# What you should do
Quote every line of the listing below verbatim, leaving the pictures out of your answer.
--- Data extract ---
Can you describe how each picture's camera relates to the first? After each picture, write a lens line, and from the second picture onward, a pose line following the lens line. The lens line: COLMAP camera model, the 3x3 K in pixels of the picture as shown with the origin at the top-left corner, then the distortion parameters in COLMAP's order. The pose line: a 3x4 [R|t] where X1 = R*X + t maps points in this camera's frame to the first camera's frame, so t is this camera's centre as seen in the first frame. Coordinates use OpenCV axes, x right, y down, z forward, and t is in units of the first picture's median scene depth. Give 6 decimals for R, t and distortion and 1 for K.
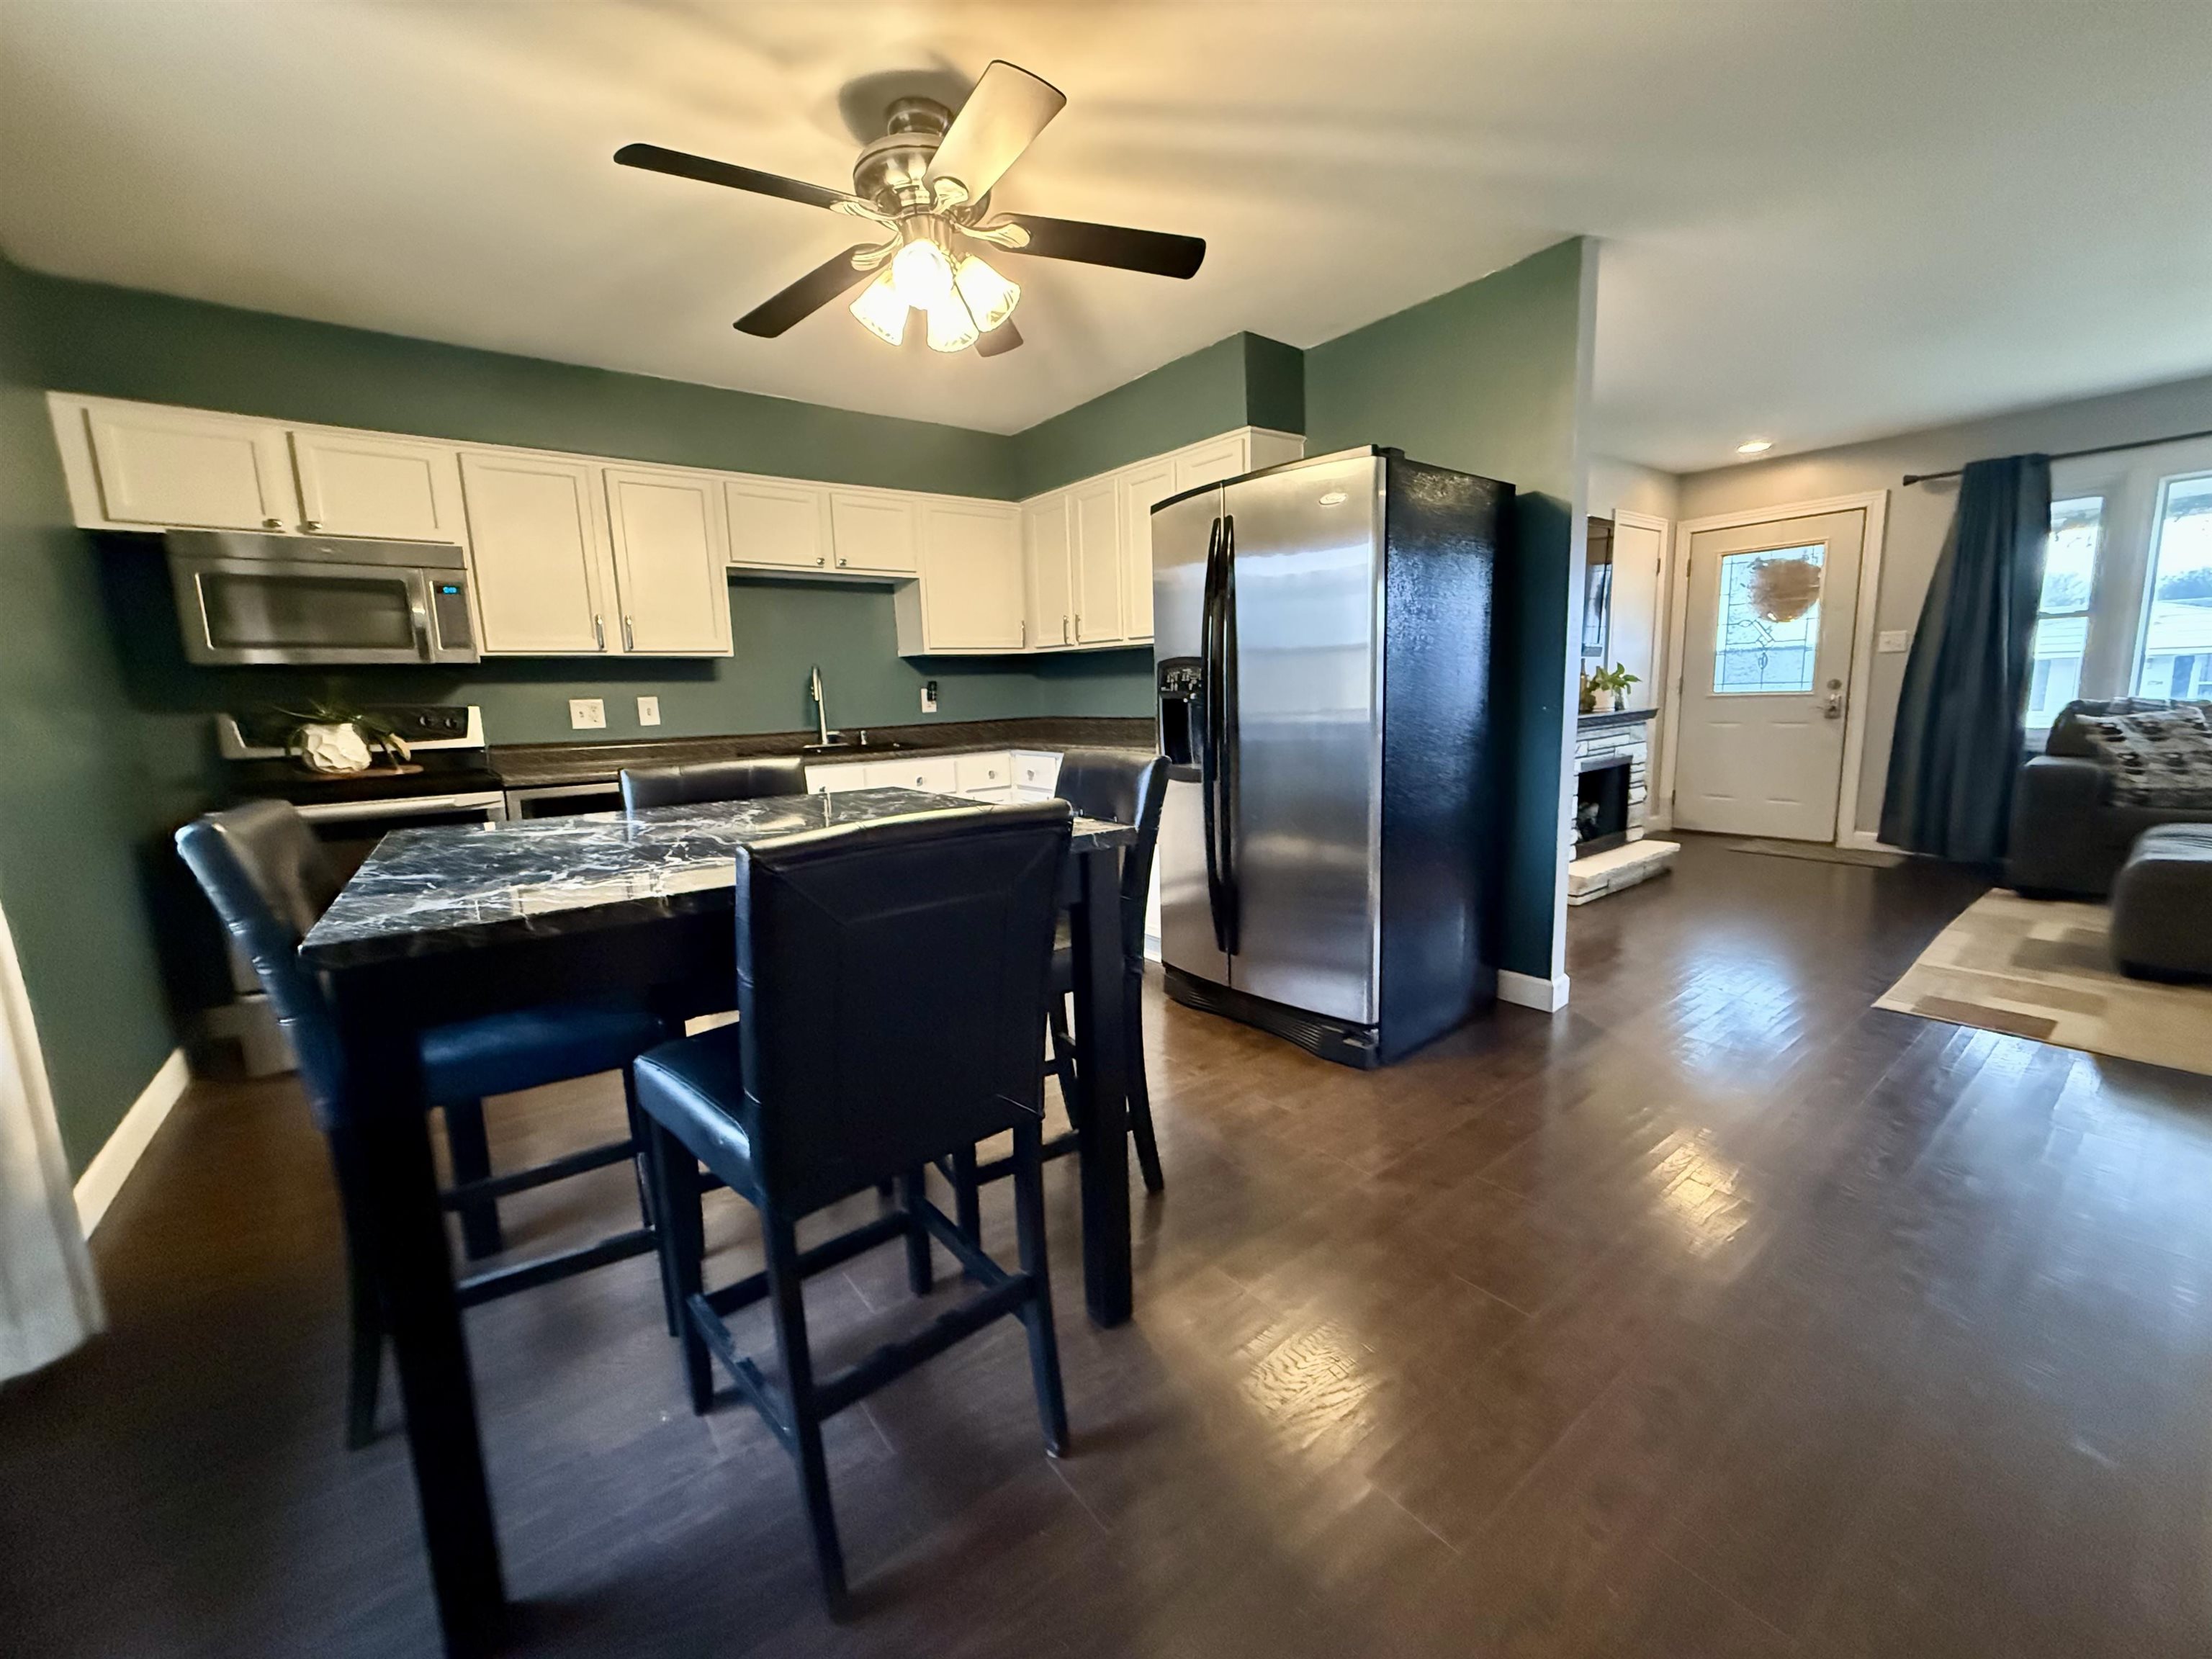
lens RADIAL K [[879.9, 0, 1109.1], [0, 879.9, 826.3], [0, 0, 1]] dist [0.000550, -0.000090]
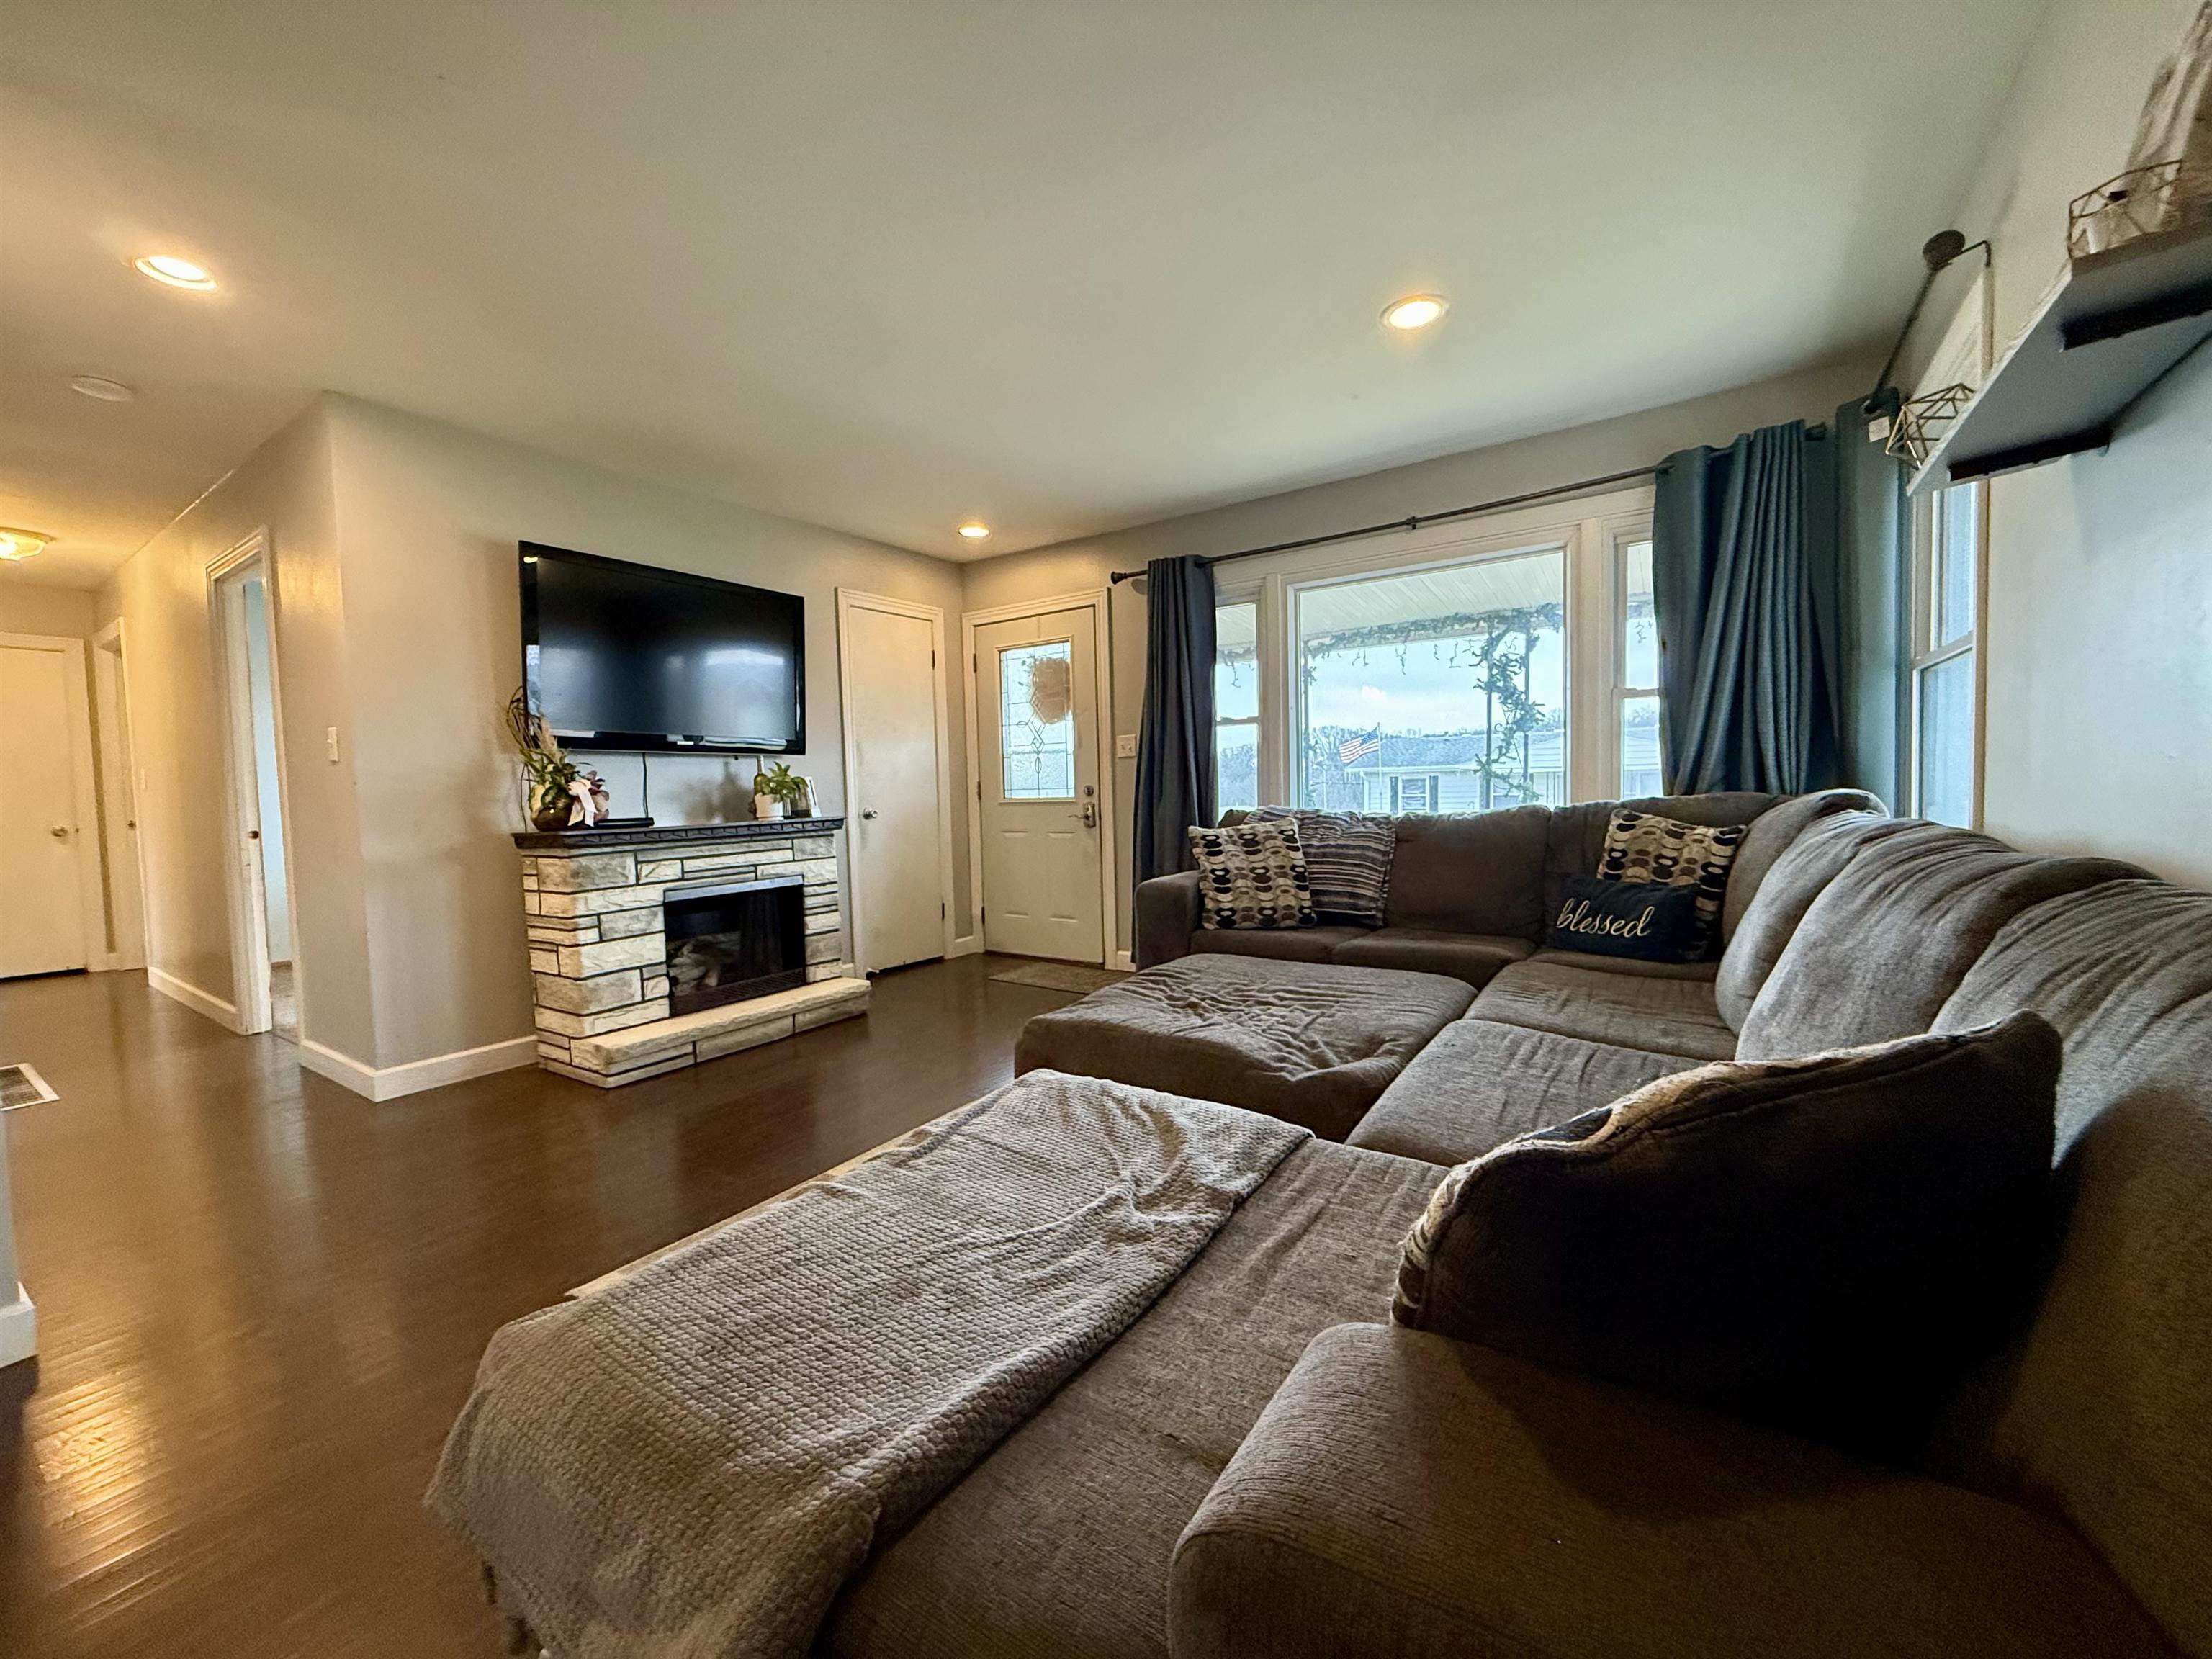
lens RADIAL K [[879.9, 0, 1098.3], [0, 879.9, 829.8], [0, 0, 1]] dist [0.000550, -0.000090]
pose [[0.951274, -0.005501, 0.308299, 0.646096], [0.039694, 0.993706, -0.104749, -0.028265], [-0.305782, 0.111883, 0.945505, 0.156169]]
---
# Written answer
Can you describe how each picture's camera relates to the first? After each picture, write a lens line, and from the second picture onward, a pose line following the lens line. The lens line: COLMAP camera model, the 3x3 K in pixels of the picture as shown with the origin at the top-left corner, then the distortion parameters in COLMAP's order. The pose line: a 3x4 [R|t] where X1 = R*X + t maps points in this camera's frame to the first camera's frame, so t is this camera's centre as seen in the first frame. Coordinates use OpenCV axes, x right, y down, z forward, and t is in units of the first picture's median scene depth. Give 6 decimals for R, t and distortion and 1 for K.
lens RADIAL K [[879.9, 0, 1109.1], [0, 879.9, 826.3], [0, 0, 1]] dist [0.000550, -0.000090]
lens RADIAL K [[879.9, 0, 1098.3], [0, 879.9, 829.8], [0, 0, 1]] dist [0.000550, -0.000090]
pose [[0.951274, -0.005501, 0.308299, 0.646096], [0.039694, 0.993706, -0.104749, -0.028265], [-0.305782, 0.111883, 0.945505, 0.156169]]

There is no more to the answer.